[[ GIVEN DATA, beginning ]]

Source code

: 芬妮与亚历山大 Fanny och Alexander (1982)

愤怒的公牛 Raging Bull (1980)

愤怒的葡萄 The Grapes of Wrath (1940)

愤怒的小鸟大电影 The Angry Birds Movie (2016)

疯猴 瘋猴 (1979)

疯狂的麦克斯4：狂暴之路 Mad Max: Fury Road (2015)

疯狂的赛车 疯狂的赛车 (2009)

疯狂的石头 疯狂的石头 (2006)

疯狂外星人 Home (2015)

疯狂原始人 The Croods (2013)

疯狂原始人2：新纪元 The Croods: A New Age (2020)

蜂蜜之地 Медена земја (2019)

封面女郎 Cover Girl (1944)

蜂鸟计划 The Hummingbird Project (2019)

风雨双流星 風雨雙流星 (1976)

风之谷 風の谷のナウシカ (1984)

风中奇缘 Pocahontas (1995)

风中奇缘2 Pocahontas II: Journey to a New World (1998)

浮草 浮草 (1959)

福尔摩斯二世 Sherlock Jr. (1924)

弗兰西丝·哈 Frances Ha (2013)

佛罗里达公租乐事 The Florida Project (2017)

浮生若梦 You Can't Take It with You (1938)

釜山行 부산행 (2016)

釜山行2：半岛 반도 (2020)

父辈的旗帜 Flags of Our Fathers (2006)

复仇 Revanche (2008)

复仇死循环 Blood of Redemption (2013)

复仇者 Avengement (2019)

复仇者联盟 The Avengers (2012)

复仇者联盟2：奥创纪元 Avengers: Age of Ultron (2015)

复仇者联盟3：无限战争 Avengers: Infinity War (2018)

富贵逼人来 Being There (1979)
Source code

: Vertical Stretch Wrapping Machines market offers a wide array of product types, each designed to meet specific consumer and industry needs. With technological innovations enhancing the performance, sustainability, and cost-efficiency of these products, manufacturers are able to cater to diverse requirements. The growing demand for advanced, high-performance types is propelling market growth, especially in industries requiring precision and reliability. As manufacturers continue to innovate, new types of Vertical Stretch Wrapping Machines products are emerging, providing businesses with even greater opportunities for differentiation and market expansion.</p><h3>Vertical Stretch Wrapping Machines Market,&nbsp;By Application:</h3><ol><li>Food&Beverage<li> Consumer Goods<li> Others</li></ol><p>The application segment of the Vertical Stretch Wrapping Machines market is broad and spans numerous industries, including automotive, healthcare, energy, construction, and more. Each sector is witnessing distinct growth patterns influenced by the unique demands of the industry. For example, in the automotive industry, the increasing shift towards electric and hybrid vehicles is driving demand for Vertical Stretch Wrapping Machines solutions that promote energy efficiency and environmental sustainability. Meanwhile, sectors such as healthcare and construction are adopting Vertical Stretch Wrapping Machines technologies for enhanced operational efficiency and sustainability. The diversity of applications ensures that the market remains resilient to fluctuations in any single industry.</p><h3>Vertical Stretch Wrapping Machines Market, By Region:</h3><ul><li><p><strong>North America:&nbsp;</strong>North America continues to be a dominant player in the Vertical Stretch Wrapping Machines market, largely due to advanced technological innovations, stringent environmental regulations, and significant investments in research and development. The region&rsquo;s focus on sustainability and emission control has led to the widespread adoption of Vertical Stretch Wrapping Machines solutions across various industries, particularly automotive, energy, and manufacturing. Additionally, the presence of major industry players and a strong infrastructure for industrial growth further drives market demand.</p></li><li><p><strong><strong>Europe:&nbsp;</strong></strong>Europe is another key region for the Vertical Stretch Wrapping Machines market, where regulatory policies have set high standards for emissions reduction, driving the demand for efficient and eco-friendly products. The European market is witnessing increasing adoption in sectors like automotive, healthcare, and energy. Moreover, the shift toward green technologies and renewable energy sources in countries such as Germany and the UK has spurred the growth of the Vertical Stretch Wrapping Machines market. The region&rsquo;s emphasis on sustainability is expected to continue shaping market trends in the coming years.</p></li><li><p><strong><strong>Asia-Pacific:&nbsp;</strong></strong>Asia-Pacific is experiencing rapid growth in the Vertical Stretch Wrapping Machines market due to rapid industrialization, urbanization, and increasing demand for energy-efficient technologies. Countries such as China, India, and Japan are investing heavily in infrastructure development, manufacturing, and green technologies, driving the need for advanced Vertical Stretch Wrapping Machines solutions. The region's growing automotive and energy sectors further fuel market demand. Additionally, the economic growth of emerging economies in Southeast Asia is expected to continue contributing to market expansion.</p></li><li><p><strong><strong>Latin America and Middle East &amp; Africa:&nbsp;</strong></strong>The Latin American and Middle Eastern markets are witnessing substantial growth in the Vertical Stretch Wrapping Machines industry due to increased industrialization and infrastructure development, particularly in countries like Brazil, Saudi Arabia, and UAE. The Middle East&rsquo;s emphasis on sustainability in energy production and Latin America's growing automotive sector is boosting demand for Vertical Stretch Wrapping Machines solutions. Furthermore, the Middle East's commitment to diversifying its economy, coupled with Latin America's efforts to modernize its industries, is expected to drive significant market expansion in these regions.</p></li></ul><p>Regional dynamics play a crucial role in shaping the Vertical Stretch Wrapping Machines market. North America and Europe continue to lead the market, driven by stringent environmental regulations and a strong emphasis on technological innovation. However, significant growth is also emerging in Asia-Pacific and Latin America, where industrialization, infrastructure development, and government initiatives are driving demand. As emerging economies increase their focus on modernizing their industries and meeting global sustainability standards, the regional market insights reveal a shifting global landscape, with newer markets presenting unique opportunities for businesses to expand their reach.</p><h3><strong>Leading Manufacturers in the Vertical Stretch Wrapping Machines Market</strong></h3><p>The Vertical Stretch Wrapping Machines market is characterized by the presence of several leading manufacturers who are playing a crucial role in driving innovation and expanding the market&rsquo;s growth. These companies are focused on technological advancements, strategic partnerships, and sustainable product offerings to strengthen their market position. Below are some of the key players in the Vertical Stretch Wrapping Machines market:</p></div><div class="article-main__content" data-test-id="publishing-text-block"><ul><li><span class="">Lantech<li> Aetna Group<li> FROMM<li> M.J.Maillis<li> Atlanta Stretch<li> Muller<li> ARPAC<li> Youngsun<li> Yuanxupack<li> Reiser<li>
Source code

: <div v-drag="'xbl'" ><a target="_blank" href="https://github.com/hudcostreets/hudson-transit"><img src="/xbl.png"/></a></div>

[[ GIVEN DATA, end ]]

### EXERCISE PROMPT
Turn every non-blank line of the records above into a Markdown table, numbering the rows in order. Use the columns Row and Source line.

### SOLUTION
| Row | Source line |
|---|---|
| 1 | Source code |
| 2 | : 芬妮与亚历山大 Fanny och Alexander (1982) |
| 3 | 愤怒的公牛 Raging Bull (1980) |
| 4 | 愤怒的葡萄 The Grapes of Wrath (1940) |
| 5 | 愤怒的小鸟大电影 The Angry Birds Movie (2016) |
| 6 | 疯猴 瘋猴 (1979) |
| 7 | 疯狂的麦克斯4：狂暴之路 Mad Max: Fury Road (2015) |
| 8 | 疯狂的赛车 疯狂的赛车 (2009) |
| 9 | 疯狂的石头 疯狂的石头 (2006) |
| 10 | 疯狂外星人 Home (2015) |
| 11 | 疯狂原始人 The Croods (2013) |
| 12 | 疯狂原始人2：新纪元 The Croods: A New Age (2020) |
| 13 | 蜂蜜之地 Медена земја (2019) |
| 14 | 封面女郎 Cover Girl (1944) |
| 15 | 蜂鸟计划 The Hummingbird Project (2019) |
| 16 | 风雨双流星 風雨雙流星 (1976) |
| 17 | 风之谷 風の谷のナウシカ (1984) |
| 18 | 风中奇缘 Pocahontas (1995) |
| 19 | 风中奇缘2 Pocahontas II: Journey to a New World (1998) |
| 20 | 浮草 浮草 (1959) |
| 21 | 福尔摩斯二世 Sherlock Jr. (1924) |
| 22 | 弗兰西丝·哈 Frances Ha (2013) |
| 23 | 佛罗里达公租乐事 The Florida Project (2017) |
| 24 | 浮生若梦 You Can't Take It with You (1938) |
| 25 | 釜山行 부산행 (2016) |
| 26 | 釜山行2：半岛 반도 (2020) |
| 27 | 父辈的旗帜 Flags of Our Fathers (2006) |
| 28 | 复仇 Revanche (2008) |
| 29 | 复仇死循环 Blood of Redemption (2013) |
| 30 | 复仇者 Avengement (2019) |
| 31 | 复仇者联盟 The Avengers (2012) |
| 32 | 复仇者联盟2：奥创纪元 Avengers: Age of Ultron (2015) |
| 33 | 复仇者联盟3：无限战争 Avengers: Infinity War (2018) |
| 34 | 富贵逼人来 Being There (1979) |
| 35 | Source code |
| 36 | : Vertical Stretch Wrapping Machines market offers a wide array of product types, each designed to meet specific consumer and industry needs. With technological innovations enhancing the performance, sustainability, and cost-efficiency of these products, manufacturers are able to cater to diverse requirements. The growing demand for advanced, high-performance types is propelling market growth, especially in industries requiring precision and reliability. As manufacturers continue to innovate, new types of Vertical Stretch Wrapping Machines products are emerging, providing businesses with even greater opportunities for differentiation and market expansion.</p><h3>Vertical Stretch Wrapping Machines Market,&nbsp;By Application:</h3><ol><li>Food&Beverage<li> Consumer Goods<li> Others</li></ol><p>The application segment of the Vertical Stretch Wrapping Machines market is broad and spans numerous industries, including automotive, healthcare, energy, construction, and more. Each sector is witnessing distinct growth patterns influenced by the unique demands of the industry. For example, in the automotive industry, the increasing shift towards electric and hybrid vehicles is driving demand for Vertical Stretch Wrapping Machines solutions that promote energy efficiency and environmental sustainability. Meanwhile, sectors such as healthcare and construction are adopting Vertical Stretch Wrapping Machines technologies for enhanced operational efficiency and sustainability. The diversity of applications ensures that the market remains resilient to fluctuations in any single industry.</p><h3>Vertical Stretch Wrapping Machines Market, By Region:</h3><ul><li><p><strong>North America:&nbsp;</strong>North America continues to be a dominant player in the Vertical Stretch Wrapping Machines market, largely due to advanced technological innovations, stringent environmental regulations, and significant investments in research and development. The region&rsquo;s focus on sustainability and emission control has led to the widespread adoption of Vertical Stretch Wrapping Machines solutions across various industries, particularly automotive, energy, and manufacturing. Additionally, the presence of major industry players and a strong infrastructure for industrial growth further drives market demand.</p></li><li><p><strong><strong>Europe:&nbsp;</strong></strong>Europe is another key region for the Vertical Stretch Wrapping Machines market, where regulatory policies have set high standards for emissions reduction, driving the demand for efficient and eco-friendly products. The European market is witnessing increasing adoption in sectors like automotive, healthcare, and energy. Moreover, the shift toward green technologies and renewable energy sources in countries such as Germany and the UK has spurred the growth of the Vertical Stretch Wrapping Machines market. The region&rsquo;s emphasis on sustainability is expected to continue shaping market trends in the coming years.</p></li><li><p><strong><strong>Asia-Pacific:&nbsp;</strong></strong>Asia-Pacific is experiencing rapid growth in the Vertical Stretch Wrapping Machines market due to rapid industrialization, urbanization, and increasing demand for energy-efficient technologies. Countries such as China, India, and Japan are investing heavily in infrastructure development, manufacturing, and green technologies, driving the need for advanced Vertical Stretch Wrapping Machines solutions. The region's growing automotive and energy sectors further fuel market demand. Additionally, the economic growth of emerging economies in Southeast Asia is expected to continue contributing to market expansion.</p></li><li><p><strong><strong>Latin America and Middle East &amp; Africa:&nbsp;</strong></strong>The Latin American and Middle Eastern markets are witnessing substantial growth in the Vertical Stretch Wrapping Machines industry due to increased industrialization and infrastructure development, particularly in countries like Brazil, Saudi Arabia, and UAE. The Middle East&rsquo;s emphasis on sustainability in energy production and Latin America's growing automotive sector is boosting demand for Vertical Stretch Wrapping Machines solutions. Furthermore, the Middle East's commitment to diversifying its economy, coupled with Latin America's efforts to modernize its industries, is expected to drive significant market expansion in these regions.</p></li></ul><p>Regional dynamics play a crucial role in shaping the Vertical Stretch Wrapping Machines market. North America and Europe continue to lead the market, driven by stringent environmental regulations and a strong emphasis on technological innovation. However, significant growth is also emerging in Asia-Pacific and Latin America, where industrialization, infrastructure development, and government initiatives are driving demand. As emerging economies increase their focus on modernizing their industries and meeting global sustainability standards, the regional market insights reveal a shifting global landscape, with newer markets presenting unique opportunities for businesses to expand their reach.</p><h3><strong>Leading Manufacturers in the Vertical Stretch Wrapping Machines Market</strong></h3><p>The Vertical Stretch Wrapping Machines market is characterized by the presence of several leading manufacturers who are playing a crucial role in driving innovation and expanding the market&rsquo;s growth. These companies are focused on technological advancements, strategic partnerships, and sustainable product offerings to strengthen their market position. Below are some of the key players in the Vertical Stretch Wrapping Machines market:</p></div><div class="article-main__content" data-test-id="publishing-text-block"><ul><li><span class="">Lantech<li> Aetna Group<li> FROMM<li> M.J.Maillis<li> Atlanta Stretch<li> Muller<li> ARPAC<li> Youngsun<li> Yuanxupack<li> Reiser<li> |
| 37 | Source code |
| 38 | : <div v-drag="'xbl'" ><a target="_blank" href="https://github.com/hudcostreets/hudson-transit"><img src="/xbl.png"/></a></div> |